Twitter announced yesterday that as of March 20, it will only allow its users to secure their accounts with SMS-based two-factor authentication if they pay for a Twitter Blue subscription. Two-factor authentication, or 2FA, requires users to log in with a username and password and then an additional “factor” such as a numeric code. Security experts have long advised that people use a generator app to get these codes. But receiving them in SMS text messages is a popular alternative, so removing that option for unpaid users has left security experts scratching their heads.
Twitter’s two-factor move is the latest in a series of controversial policy changes since Elon Musk acquired the company last year. The paid service Twitter Blue—the only way to get a blue verified checkmark on Twitter accounts now—costs $11 per month on Android and iOS and less for a desktop-only subscription. Users being booted off of SMS-based two-factor authentication will have the option to switch to an authenticator app or a physical security key.
“While historically a popular form of 2FA, unfortunately, we have seen phone-number-based 2FA be used—and abused—by bad actors,” Twitter wrote in a blog post published Friday evening. “So starting today, we will no longer allow accounts to enroll in the text message/SMS method of 2FA unless they are Twitter Blue subscribers.”
In a July 2022 report about account security, Twitter said that only 2.6 percent of its active users have any type of two-factor authentication enabled. Of those users, nearly 75 percent were using the SMS version. Almost 29 percent were using authenticator apps, and less than 1 percent had added a physical authentication key.
SMS-based two-factor authentication is insecure because attackers can hijack targets’ phone numbers or use other techniques to intercept the texts. But security experts have long emphasized that using SMS two-factor is significantly better than having no second authentication factor enabled.
Increasingly, tech giants like Apple and Google have eliminated the option for SMS two-factor and transitioned users (typically over many months or years) to other forms of authentication. Researchers worry that Twitter’s policy change will confuse users by giving them so little time to complete the transition and making SMS two-factor seem like a premium feature.
“The Twitter blog is right to point out that two-factor authentication that uses text messages is frequently abused by bad actors. I agree that it is less secure than other 2FA methods,” says Lorrie Cranor, director of Carnegie Mellon’s usable privacy and security lab. “But if their motivation is security, wouldn’t they want to keep paid accounts secure too? It doesn’t make sense to allow the less secure method for paid accounts only.”

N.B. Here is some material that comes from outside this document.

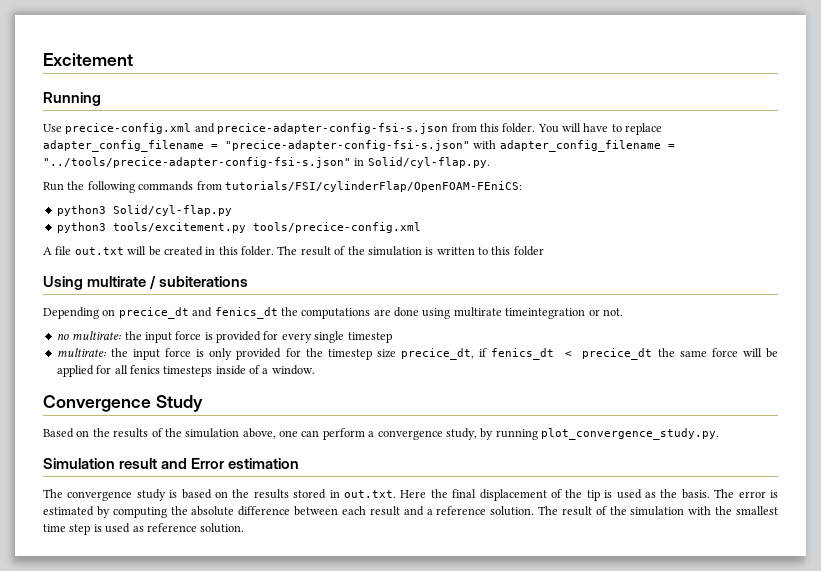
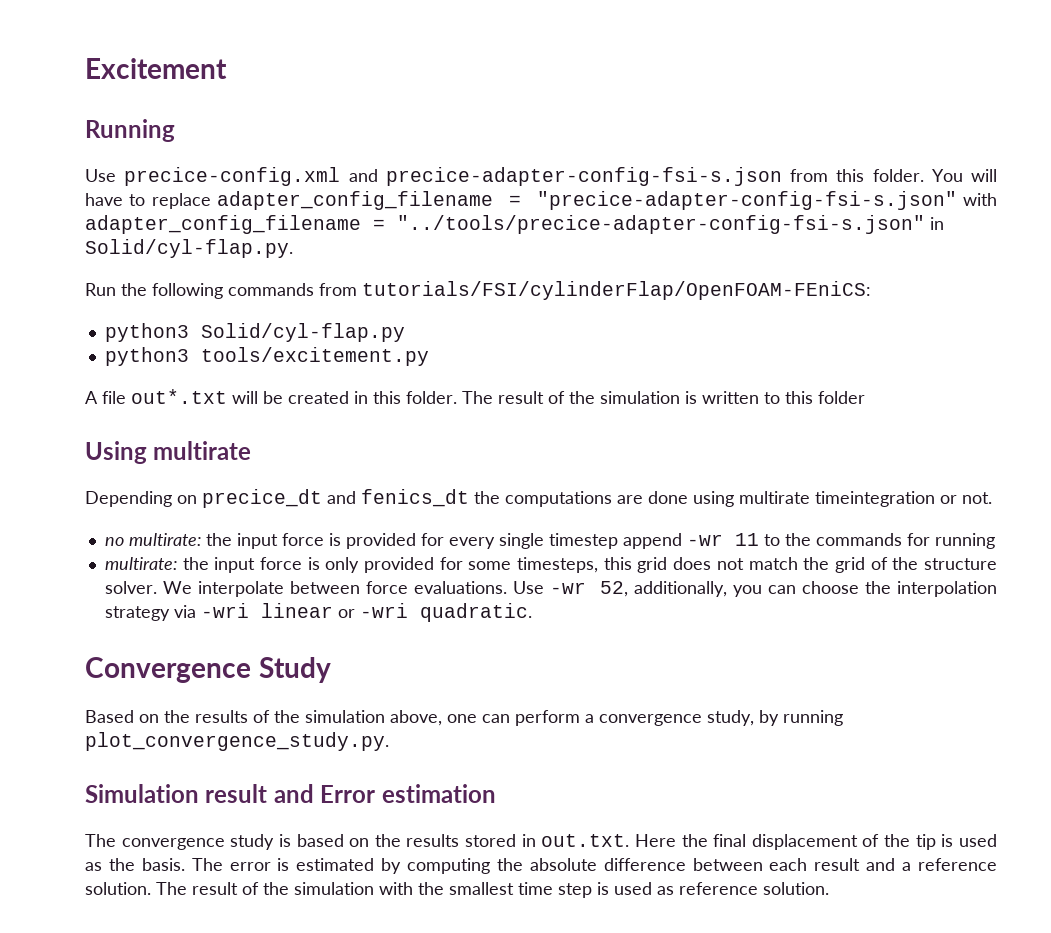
[252,222,421,233] tools/precice-config.xml -> (429, 356) none
[74,247,124,255] out.txt -> [131,389,227,404] out*.txt
[150,275,249,289] / subiterations -> (252, 450) none
(392, 337) none -> [622,533,995,549] append -wr 11 to the commands for running
[305,348,779,360] [56,365,315,377] the timestep size precice_dt, if fenics_dt < precice_dt the same force will be applied for all fenics timesteps inside of a window. -> [468,557,998,573] [104,581,998,597] [104,603,532,622] some timesteps, this grid does not match the grid of the structure solver. We interpolate between force evaluations. Use -wr 52, additionally, you can choose the interpolation strategy via -wri linear or -wri quadratic.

While the company says its changes to two-factor will roll out in mid-March, Twitter users with SMS two-factor turned on started encountering a pop-up overlay screen on Friday that advised them to remove two-factor entirely or switch to “the authentication app or security key methods.”
It is unclear what will happen if users do not disable SMS two-factor by the new deadline. The in-app message to users implies that people who still have SMS two-factor turned on when the change officially happens on March 20 will be locked out of their accounts. “To avoid losing access to Twitter, remove text-message two-factor authentication by March 19, 2023,” the notification says. But Twitter’s blog post says that two-factor will simply be disabled on March 20 if users don’t adjust it before then. “After 20 March 2023, we will no longer permit non–Twitter Blue subscribers to use text messages as a 2FA method,” the company wrote. “At that time, accounts with text message 2FA still enabled will have it disabled.”

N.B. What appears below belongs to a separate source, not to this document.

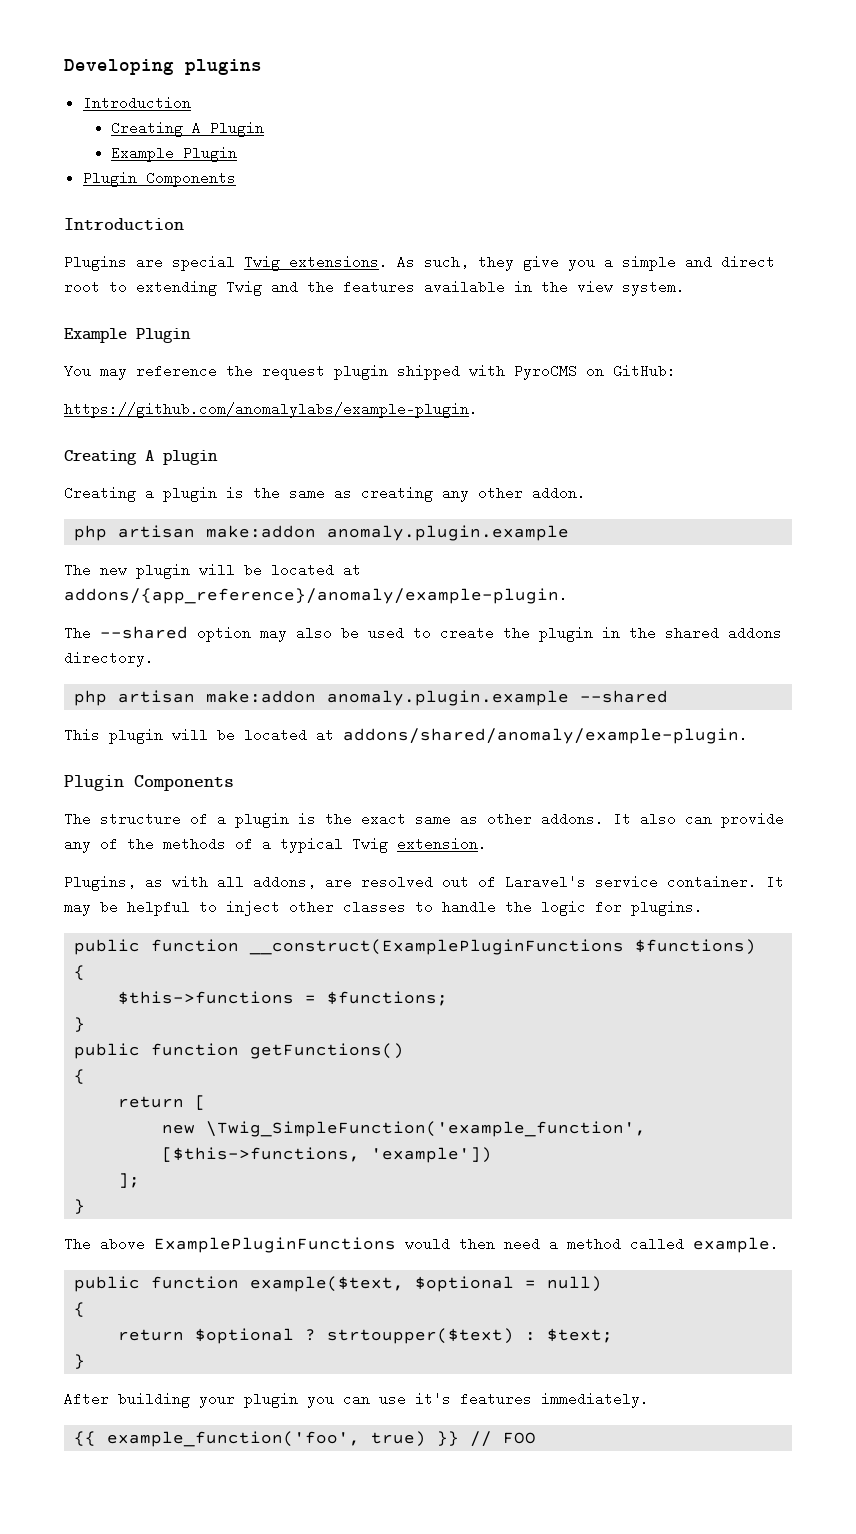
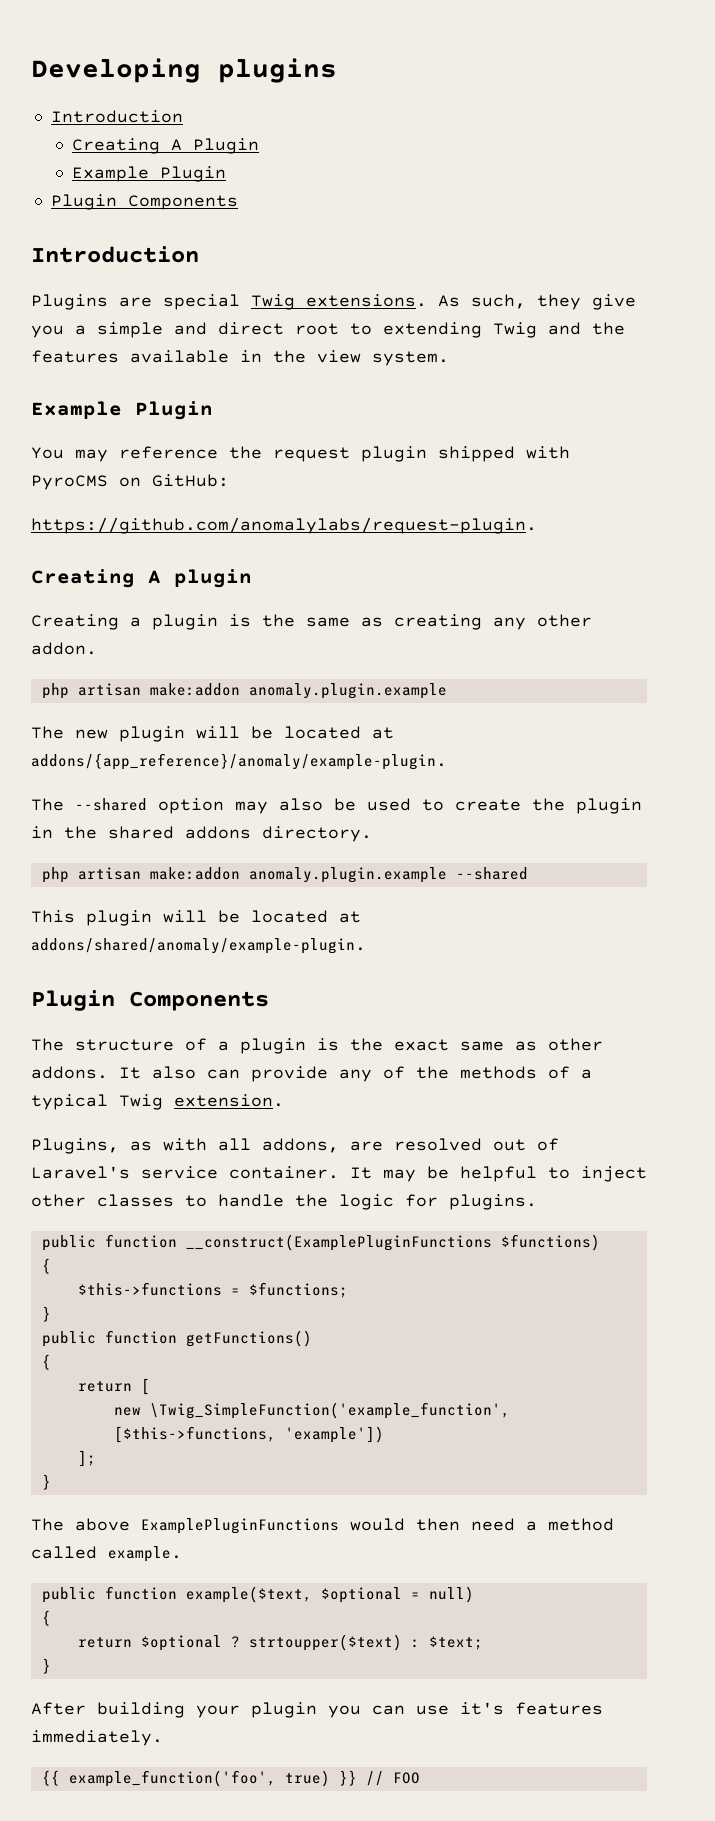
[64,402,478,418] https://github.com/anomalylabs/example-plugin. -> [31,517,537,534] https://github.com/anomalylabs/request-plugin.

Twitter did not return a request for comment about what will happen to accounts that still have SMS two-factor enabled on March 20. The company also did not answer questions about the possibility that the policy change will result in a significant loss of two-factor adoption on the platform.
“On the surface, this sounds like a good degree of concern for users’ safety, but if you pay for Twitter Blue—and are, therefore, a customer who is serious about your Twitter usage and who Twitter should care about the most—you can continue to use that less secure method of authentication. Huh?” says Jim Fenton, an independent identity privacy and security consultant. “And if you aren’t a Twitter Blue subscriber, and they downgrade you to just password-based authentication, now they’ve fully taken something that’s purported to improve users’ security and done exactly the opposite.”
On Friday evening, the Twitter account “T(w)itter Takeover News” echoed the company’s comments about phone-number-based 2FA being abused by scammers. The account tweeted that “Twitter changed its policies … regarding SMS based 2FA because Telcos Used Bot Accounts to Pump 2FA SMS. They were losing $60mn/yr on scam SMS.” Shortly after, Elon Musk’s Twitter account replied, “Yup.”
Musk has long said that he is in a war against Twitter bots, but he has struggled to deal with separating legitimate bots from malicious ones. Meanwhile, Twitter’s SMS two-factor mechanism had outages and reliability problems in mid-November amid chaos inside the company during the early days of Musk’s leadership.
Eliminating SMS two-factor “might very incrementally decrease Twitter’s costs by not requiring Twitter to pay some telco provider a fraction of a cent to send those SMS messages,” Fenton says. But he adds that the cost savings would likely be extremely minor.
Fenton notes, too, that the move would make more sense if Twitter were also announcing support for the new authentication mechanism known as “passkeys” that tech giants have increasingly been adopting as a way to reduce user reliance on passwords. “Twitter would basically be saying that they’re substituting a new authentication method that also doesn’t require buying a hardware security key,” Fenton says. “But the Twitter Blue exception still wouldn’t make sense.”
As the situation plays out, the big question is whether any of it will result in stronger security for Twitter users’ accounts.
“I don’t think we really know whether this will nudge people to go ahead and get an authenticator app or whether a lot of people will just give up on 2FA,” Carnegie Mellon’s Cranor says. “In general, two-factor authentication is not widely adopted by users unless they are forced to use it. I think a lot of other companies will be watching to see whether disallowing text-message 2FA is a good idea or not.”